聽到邀戰的聲音,甿族大多數人都是懵逼的。
但很快,久遠的記憶便在一些修為較高的甿族人腦海中翻湧起來。
當年五族亂戰時,人族也經常有天驕跑到妖族來邀戰。
這是一種不得不講武德的戰鬥方式。
畢竟如果我家有域神,你家沒有,那我無論怎麼把你捏圓揉扁都沒問題,就算叫一車麵包人一起打你一個也沒關係,反正神域本來就是弱肉強食,強者通吃。
可如果你家也有域神,那我們就得進行公平正義的決鬥。
否則哪個種族也承受不了小輩被敵對域神殺光的後果。
這就好比與藍海星某段科技曆史裡的黴菌,你沒有蘑菇彈,那我將利用一袋洗衣粉發動一場戰爭。

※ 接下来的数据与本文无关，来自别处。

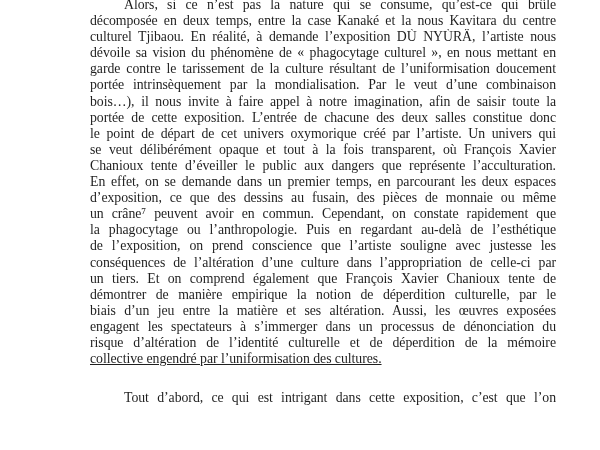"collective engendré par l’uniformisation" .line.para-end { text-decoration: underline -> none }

可如果你有蘑菇彈,那我就算再怎麼看不慣你,也隻能在言語上惡心你,最多在經濟上製裁你,提高你的進口關稅。
唯一明麵上的肢體或者說肉身正麵對抗,隻有運動會。
否則呢?
大家互相丟蘑菇,然後全人類一起完蛋?
王對王,將對將,是五族爭霸時期的默認規則。
在這種規則下,便衍生出了某某族小輩孤身一人前往強大族群堵門的抽象行為。
並且這種行為相當廣泛,甚至流行。
贏了,不僅僅能在人家門口弄死人家族裡的天驕,斷了人家未來的希望,還能安然退去,一舉成名,提振族群士氣。
人皇之子狂傲無雙,曾經就在神域堵過甿族的門,連續斬殺了甿族族長七十九位子嗣,幾乎將與他同境界的那一批全殺光了,最後踩著自己的青銅劍大笑著離去。
輸了......那也怨不得彆人,隻能怪自己學藝不精。
當年的後期的人皇之子,妖帝之女,以及甿族族長的前幾個最出色子嗣,基本上都是這麼把自己弄死的。
這是氣運之爭,更是道統之爭,本就埋骨無數。
自從甿族退出爭霸,這樣的聲音便再也沒聽見過了。
如今,難道要再現爭霸之戰的一角嗎!?
於是,山腳下很快就呼啦一聲圍滿了前來吃瓜的人。
為什麼說是吃瓜呢?
因為當年人皇隕落後,人族宣告神戰的失敗,人族殘存的域神全部遵循神戰規則前往域外征戰,非傷重不得回歸。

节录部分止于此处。